Exam SY0-501 topic 1 question 296 discussion

Correct SAmL is the write answer

I understand SAML is used for web-based SSO and employs federated identity management, but Active Directory does this for non web-based entities. Aren't both answers equally correct?

Security Assertion Markup Language (SAML) is an Extensible Markup Language (XML)– based data format used for SSO on web browsers. Imagine two web sites hosted by two different organizations. Normally, a user would have to provide different credentials to access either web site. However, if the organizations trust each other, they can use SAML as a federated identity management system. Users authenticate with one web site and are not required to authenticate again when accessing the second web site. (Darril Gibson’s Get Certified Get Ahead p. 196)

In AD FS, identity federation[3] is established between two organizations by establishing trust between two security realms. A federation server on one side (the Accounts side) authenticates the user through the standard means in Active Directory Domain Services and then issues a token containing a series of claims about the user, including its identity.

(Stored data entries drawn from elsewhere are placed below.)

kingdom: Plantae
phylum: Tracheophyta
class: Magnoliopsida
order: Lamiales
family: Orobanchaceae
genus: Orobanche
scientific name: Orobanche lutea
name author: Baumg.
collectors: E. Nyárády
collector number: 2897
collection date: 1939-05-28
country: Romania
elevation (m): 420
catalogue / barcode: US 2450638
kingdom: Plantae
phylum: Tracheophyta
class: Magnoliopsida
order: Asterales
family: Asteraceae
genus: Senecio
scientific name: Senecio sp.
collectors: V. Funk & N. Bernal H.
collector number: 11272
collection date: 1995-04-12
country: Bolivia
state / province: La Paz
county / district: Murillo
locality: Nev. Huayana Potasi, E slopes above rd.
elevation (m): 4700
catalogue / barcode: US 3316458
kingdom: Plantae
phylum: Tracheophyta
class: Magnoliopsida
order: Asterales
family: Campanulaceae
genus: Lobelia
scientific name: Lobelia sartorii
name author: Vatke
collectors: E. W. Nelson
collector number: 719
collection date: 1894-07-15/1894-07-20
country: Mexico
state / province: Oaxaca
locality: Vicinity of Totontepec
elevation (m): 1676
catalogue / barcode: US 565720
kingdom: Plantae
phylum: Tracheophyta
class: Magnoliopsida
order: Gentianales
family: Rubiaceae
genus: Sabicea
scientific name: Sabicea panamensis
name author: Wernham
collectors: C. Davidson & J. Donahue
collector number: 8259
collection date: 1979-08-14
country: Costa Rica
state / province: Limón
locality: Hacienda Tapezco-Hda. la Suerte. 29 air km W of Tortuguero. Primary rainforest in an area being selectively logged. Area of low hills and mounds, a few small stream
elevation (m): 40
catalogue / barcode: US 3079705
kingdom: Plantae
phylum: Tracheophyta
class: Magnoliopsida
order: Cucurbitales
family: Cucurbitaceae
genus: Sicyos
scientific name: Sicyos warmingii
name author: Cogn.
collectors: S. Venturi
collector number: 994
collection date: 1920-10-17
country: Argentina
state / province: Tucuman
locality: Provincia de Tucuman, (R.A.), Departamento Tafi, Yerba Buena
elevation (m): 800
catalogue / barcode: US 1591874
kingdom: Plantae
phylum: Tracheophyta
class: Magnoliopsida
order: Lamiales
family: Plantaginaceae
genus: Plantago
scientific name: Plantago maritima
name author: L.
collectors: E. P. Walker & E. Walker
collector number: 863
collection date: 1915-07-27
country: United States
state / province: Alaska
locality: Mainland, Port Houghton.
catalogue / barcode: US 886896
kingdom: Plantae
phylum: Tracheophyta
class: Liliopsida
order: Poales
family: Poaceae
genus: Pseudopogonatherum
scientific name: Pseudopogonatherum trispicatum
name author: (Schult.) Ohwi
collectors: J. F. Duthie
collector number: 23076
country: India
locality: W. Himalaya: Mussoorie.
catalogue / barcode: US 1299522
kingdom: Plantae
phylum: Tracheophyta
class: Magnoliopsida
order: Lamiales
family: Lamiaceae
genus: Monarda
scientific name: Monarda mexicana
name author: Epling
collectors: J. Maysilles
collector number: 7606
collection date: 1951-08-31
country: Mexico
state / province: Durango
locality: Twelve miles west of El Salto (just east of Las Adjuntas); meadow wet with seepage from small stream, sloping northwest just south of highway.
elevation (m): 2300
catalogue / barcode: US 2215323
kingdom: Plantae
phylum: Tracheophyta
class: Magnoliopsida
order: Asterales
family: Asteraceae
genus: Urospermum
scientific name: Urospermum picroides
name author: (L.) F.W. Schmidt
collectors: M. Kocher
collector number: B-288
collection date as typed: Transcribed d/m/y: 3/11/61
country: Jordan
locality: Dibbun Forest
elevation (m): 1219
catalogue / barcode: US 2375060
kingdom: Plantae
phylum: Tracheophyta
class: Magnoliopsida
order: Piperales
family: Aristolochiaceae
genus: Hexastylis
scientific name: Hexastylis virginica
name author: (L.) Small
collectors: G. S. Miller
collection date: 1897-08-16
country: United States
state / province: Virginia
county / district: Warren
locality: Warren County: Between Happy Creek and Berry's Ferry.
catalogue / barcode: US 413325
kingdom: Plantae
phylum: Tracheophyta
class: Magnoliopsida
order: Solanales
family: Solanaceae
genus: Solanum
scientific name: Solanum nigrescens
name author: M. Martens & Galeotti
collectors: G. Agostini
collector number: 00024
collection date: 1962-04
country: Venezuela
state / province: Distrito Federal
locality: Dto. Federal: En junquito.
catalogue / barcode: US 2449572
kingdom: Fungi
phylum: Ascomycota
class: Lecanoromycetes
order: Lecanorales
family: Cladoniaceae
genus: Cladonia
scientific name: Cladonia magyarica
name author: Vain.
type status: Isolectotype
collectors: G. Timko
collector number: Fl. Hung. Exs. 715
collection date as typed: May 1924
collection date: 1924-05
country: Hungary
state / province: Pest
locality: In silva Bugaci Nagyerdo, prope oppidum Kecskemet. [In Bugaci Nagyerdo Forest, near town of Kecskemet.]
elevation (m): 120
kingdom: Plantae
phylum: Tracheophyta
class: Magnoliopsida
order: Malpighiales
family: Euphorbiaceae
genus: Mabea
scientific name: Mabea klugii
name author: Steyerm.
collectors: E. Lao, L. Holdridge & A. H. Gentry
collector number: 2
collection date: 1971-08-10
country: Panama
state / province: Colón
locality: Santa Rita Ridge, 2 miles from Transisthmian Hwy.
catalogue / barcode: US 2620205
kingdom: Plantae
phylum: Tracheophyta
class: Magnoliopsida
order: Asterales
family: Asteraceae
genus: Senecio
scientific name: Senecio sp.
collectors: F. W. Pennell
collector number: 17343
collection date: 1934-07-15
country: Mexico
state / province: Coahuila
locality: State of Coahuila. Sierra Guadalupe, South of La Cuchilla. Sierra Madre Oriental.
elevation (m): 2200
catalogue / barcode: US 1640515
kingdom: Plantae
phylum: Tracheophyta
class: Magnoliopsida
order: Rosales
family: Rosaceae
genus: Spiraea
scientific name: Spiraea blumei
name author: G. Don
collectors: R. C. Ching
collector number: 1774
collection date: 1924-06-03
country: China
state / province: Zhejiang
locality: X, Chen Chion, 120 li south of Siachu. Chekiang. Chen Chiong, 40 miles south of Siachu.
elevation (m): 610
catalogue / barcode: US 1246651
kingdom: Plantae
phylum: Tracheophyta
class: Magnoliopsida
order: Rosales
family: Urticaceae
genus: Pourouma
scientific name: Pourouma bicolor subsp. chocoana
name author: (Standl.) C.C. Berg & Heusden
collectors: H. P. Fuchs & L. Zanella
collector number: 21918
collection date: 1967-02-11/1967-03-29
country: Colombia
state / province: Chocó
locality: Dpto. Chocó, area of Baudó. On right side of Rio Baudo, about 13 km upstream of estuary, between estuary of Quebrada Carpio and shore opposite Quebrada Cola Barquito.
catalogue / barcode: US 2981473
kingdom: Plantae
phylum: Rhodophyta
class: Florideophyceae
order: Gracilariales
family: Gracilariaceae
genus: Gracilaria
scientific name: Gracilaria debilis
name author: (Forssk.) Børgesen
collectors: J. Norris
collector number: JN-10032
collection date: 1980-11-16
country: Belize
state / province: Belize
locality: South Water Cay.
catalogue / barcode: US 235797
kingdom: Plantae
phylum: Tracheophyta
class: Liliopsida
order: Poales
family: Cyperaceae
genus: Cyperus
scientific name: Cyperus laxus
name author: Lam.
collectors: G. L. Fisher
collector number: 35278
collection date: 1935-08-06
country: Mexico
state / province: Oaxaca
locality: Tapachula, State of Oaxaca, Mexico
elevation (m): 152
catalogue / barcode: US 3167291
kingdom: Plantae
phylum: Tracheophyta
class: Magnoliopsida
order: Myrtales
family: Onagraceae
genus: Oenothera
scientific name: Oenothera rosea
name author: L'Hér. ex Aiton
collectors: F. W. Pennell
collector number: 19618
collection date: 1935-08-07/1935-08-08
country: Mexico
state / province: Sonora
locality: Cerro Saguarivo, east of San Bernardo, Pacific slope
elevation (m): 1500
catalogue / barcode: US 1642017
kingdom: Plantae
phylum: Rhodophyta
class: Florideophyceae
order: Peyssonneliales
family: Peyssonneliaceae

On the other side, the Resources side, another federation server validates the token and issues another token for the local servers to accept the claimed identity. This allows a system to provide controlled access to its resources or services to a user that belongs to another security realm without requiring the user to authenticate directly to the system and without the two systems sharing a database of user identities or passwords. ADFS uses a claims-based access-control authorization model. This process involves authenticating users via cookies and Security Assertion Markup Language (SAML). That means ADFS is a type of Security Token Service, or STS. You can configure STS to have trust relationships that also accept OpenID accounts.

For "identity management" Active Directory does the actual management and employs SAML to do the authentication. Active directory is the traffic cop - the manager.

In order for FIM to be effective, the partners must have a sense of mutual trust. Authorization messages between partners in an FIM system can be transmitted using Security Assertion Markup Language (SAML) or a similar XML standard that enables a user to log on once for affiliated but separate websites or networks. Examples of FIM systems include OpenID and OAuth, as well as Shibboleth, which is based on OASIS SAML.